Profiling with Sciagraph: the basics

In order to use Sciagraph to profile your code, you need to ensure:

The sciagraph package is installed.
You have an access token stored on disk or set via environment variables.
Your program is run with Sciagraph enabled.

There are also custom integrations for different frameworks, including Jupyter, Celery and MLFlow, with more coming soon.

In order to use Sciagraph, you will need an account with the Sciagraph service. This will give you the access key for the next step.

To get an access key, sign up for a free or paid Sciagraph account.

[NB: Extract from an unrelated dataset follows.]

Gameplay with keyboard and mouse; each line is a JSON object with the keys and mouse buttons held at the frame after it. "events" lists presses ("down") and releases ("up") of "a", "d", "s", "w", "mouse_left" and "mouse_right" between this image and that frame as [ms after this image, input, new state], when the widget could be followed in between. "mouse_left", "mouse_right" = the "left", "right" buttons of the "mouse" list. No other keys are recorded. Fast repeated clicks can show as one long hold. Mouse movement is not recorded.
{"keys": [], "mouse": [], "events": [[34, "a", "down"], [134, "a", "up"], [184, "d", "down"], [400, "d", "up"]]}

Step 1: Making sure `sciagraph` is installed

The sciagraph package can be installed normally from PyPI. Make sure you’re using a recent version of pip by upgrading it first; you can easily upgrade pip by running inside a virtualenv.

pip install --upgrade pip
pip install sciagraph

Given it’s just a normal PyPI package, you can add sciagraph as just another dependency to your application, by adding it to the relevant dependency list for your application:

requirements.txt
setup.py
Pipfile (if you’re using Pipenv)
pyproject.toml (if you’re using Poetry or Flit)
environment.yml (if you’re using Conda)

Conda packages are not available yet.

Step 2: Making sure an access token is available

In order to validate that you are a licensed user of Sciagraph (on a free or paid plan), you need to setup the access token. You can use a configuration file, or an environment variables.

Option #1: Storing the access token in a file

If you visit your account page, it will include a command to run that will store the access token in a config file on disk. It will look something like this:

$ python -m sciagraph.store_token ...

This is the recommended option when profiling during development, because you only have to do it once.

Option #2: Setting the access token using environment variables

If you don’t use a config file, you need to set two environment variables wherever your program is running: SCIAGRAPH_ACCESS_KEY and SCIAGRAPH_ACCESS_SECRET. You need to get these two environment variables from your account page.

In shell scripts you can just set these with an export command:

export SCIAGRAPH_ACCESS_KEY=...
export SCIAGRAPH_ACCESS_SECRET=...

Setting environment variables in containers

Container runtimes typically have a way to set environment variables. For example:

Docker Compose files let you set environment variables in a variety of ways, for example from .env files.
Kubernetes lets you set environment variables from secrets.

Please reach out if you need help.

Step 3: Run your program with Sciagraph enabled

By default Sciagraph profiles the whole process, from start to finish, which we’ll cover here. Alternatively, you can also run multiple jobs in a single process.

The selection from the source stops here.